_Consigne A_.
Dans les enregistrements, recopiez les lignes depuis celle qui contient « Estimate, Estimate based » jusqu'à celle qui contient « At which label is TI closest to 249? » incluse, en remplaçant « closest » par « nearest » et sans rien modifier d'autre.

_Extrait à lire_.

================

Dominique Grandmont (lecture de Brigitte Donat)

 

NOTE DE LECTURE

(Brigitte Donat)

 

Dominique Grandmont

Mots comme la route

 

 

Mots comme la route, dernier recueil poétique de Dominique Grandmont constitue une avancée d’autant plus forte qu’elle s’est formée sur beaucoup de silence.

Composée d’une alternance de bloc-textes et de courts vers syncopés, l’œuvre laisse une parole s’accroître librement jusqu’à brûler l’espace qu’elle franchit.

Ainsi la vitesse que procure l’enchaînement d’axiomes, dans le premier texte, balaient nos points d’ancrage et les mots, lie noire sur papier, forment l’asphalte d’une route lisse que nul horizon ne vient entraver. Un champ d’immanence se déploie et nous rend à notre liberté première. Détachée de toute pesanteur subjective, la langue sait alors prendre son élan, se délier, parler d’elle-même et constituer son propre dépassement.

Ces mots n’appartiennent à personne. Ce sont eux qui ont pris ma place, pour que le rien soit quelque chose.

================

_Données fournies_.
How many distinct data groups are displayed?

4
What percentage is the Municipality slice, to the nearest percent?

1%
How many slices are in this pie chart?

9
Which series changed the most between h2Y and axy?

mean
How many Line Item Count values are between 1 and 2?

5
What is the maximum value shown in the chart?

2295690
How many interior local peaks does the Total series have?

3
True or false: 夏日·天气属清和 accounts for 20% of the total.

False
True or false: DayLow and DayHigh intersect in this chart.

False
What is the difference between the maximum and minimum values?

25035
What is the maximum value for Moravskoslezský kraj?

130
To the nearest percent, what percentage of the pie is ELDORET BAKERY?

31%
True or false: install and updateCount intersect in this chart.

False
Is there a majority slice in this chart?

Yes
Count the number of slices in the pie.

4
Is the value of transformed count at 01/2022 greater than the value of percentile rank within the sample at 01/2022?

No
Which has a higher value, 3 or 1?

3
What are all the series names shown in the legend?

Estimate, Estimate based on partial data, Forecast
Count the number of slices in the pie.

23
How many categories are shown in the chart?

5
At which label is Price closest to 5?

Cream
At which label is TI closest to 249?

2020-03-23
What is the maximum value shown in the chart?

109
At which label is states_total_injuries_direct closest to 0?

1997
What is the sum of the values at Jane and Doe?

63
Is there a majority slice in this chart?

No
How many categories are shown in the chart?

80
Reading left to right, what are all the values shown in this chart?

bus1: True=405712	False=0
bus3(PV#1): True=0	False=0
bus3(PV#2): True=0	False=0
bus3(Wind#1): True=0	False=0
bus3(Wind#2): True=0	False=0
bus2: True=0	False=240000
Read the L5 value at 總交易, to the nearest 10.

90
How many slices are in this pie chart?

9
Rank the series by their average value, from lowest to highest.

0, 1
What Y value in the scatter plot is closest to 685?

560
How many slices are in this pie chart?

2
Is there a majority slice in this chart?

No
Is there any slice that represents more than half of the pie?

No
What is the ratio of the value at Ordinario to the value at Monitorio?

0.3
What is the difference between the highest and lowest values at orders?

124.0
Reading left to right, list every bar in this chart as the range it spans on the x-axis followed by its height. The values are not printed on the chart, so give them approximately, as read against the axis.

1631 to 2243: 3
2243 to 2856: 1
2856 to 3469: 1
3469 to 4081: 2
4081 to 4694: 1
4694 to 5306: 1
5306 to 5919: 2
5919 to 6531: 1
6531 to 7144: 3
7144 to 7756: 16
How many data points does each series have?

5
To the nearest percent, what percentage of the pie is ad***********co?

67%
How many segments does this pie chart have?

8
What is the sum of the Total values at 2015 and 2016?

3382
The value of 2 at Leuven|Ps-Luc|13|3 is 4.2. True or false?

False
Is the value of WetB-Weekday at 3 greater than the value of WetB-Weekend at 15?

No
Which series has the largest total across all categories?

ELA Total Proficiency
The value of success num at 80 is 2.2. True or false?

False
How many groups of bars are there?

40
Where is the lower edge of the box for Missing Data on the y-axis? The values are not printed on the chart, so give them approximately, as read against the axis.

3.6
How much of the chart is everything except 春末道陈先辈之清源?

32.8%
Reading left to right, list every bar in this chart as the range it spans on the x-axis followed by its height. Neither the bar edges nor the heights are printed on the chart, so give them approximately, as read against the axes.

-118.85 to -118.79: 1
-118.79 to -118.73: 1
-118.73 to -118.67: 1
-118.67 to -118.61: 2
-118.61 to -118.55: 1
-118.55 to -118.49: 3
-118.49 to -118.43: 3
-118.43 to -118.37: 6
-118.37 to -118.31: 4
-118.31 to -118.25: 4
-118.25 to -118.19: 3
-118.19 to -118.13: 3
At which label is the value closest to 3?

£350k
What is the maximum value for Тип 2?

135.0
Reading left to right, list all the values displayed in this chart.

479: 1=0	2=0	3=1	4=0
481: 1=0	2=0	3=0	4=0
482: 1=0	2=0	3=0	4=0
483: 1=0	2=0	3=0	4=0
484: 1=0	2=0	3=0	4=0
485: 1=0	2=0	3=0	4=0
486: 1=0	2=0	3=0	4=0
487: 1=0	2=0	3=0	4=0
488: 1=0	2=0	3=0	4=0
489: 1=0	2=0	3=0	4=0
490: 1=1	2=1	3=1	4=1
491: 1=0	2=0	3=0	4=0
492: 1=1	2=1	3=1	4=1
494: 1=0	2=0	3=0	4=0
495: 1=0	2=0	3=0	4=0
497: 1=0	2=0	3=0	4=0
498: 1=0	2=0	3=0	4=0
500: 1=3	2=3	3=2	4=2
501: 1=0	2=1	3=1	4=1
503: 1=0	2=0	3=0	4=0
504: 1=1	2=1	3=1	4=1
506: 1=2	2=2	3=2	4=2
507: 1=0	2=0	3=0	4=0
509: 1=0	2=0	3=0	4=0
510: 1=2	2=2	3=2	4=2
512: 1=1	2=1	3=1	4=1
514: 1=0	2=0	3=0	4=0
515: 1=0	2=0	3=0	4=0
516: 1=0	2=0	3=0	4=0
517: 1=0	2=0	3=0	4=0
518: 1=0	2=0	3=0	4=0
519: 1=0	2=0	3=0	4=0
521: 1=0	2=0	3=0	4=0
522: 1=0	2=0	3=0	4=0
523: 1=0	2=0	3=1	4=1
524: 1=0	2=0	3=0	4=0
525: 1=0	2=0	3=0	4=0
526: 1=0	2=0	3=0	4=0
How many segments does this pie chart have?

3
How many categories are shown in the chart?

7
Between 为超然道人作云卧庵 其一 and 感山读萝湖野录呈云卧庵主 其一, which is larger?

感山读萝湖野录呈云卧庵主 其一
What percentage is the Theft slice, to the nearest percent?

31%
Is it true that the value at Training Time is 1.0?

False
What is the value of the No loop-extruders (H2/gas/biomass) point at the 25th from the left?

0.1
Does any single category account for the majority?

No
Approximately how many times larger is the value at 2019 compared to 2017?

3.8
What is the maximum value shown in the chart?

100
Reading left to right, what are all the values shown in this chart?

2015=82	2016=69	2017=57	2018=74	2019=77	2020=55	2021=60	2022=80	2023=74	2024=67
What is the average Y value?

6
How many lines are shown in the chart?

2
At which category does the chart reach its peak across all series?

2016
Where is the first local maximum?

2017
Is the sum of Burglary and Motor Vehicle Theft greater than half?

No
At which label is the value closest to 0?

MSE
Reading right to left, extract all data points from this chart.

================

_Consigne B_.
Reprenez la note de lecture sur le recueil Mots comme la route et poursuivez-la après sa dernière phrase.

_Réponse A_.
Estimate, Estimate based on partial data, Forecast
Count the number of slices in the pie.

23
How many categories are shown in the chart?

5
At which label is Price nearest to 5?

Cream
At which label is TI nearest to 249?

_Réponse B_.
A l’autonomie de la langue répond une charge de témoin : le poète en retrait capte les confins d’une parole qui se multiplie, ses capacités à faire de la réalité autre chose que ce qu’elle est. Il nous invite à sortir de tous les miroirs afin que l’univers puisse redevenir lui-même, infini. Si les pistes se brouillent, c’est pour mieux affronter la perte. Les mots ne comptent pas, constate Grandmont, j’ai beau écrire, je ne vois pas ce qu’ils voient dans le désert des livres, ni quelle liberté.

Puisque la signification échoue à enclore le monde dans un dire, (ne la contredit-il pas sans cesse, la débordant infiniment ?), l’écriture s’affranchit de son impuissance.

Ce que je lui fais dire n’a pas de sens, mais ce que je lui retire la grandit.

 De cette béance, à notre grand étonnement, surgit la vraie vie.

Elle est cette parole qui n’a pas commencé, cette insensée qui veut tout dire mais qui n’oubliera pas un visage.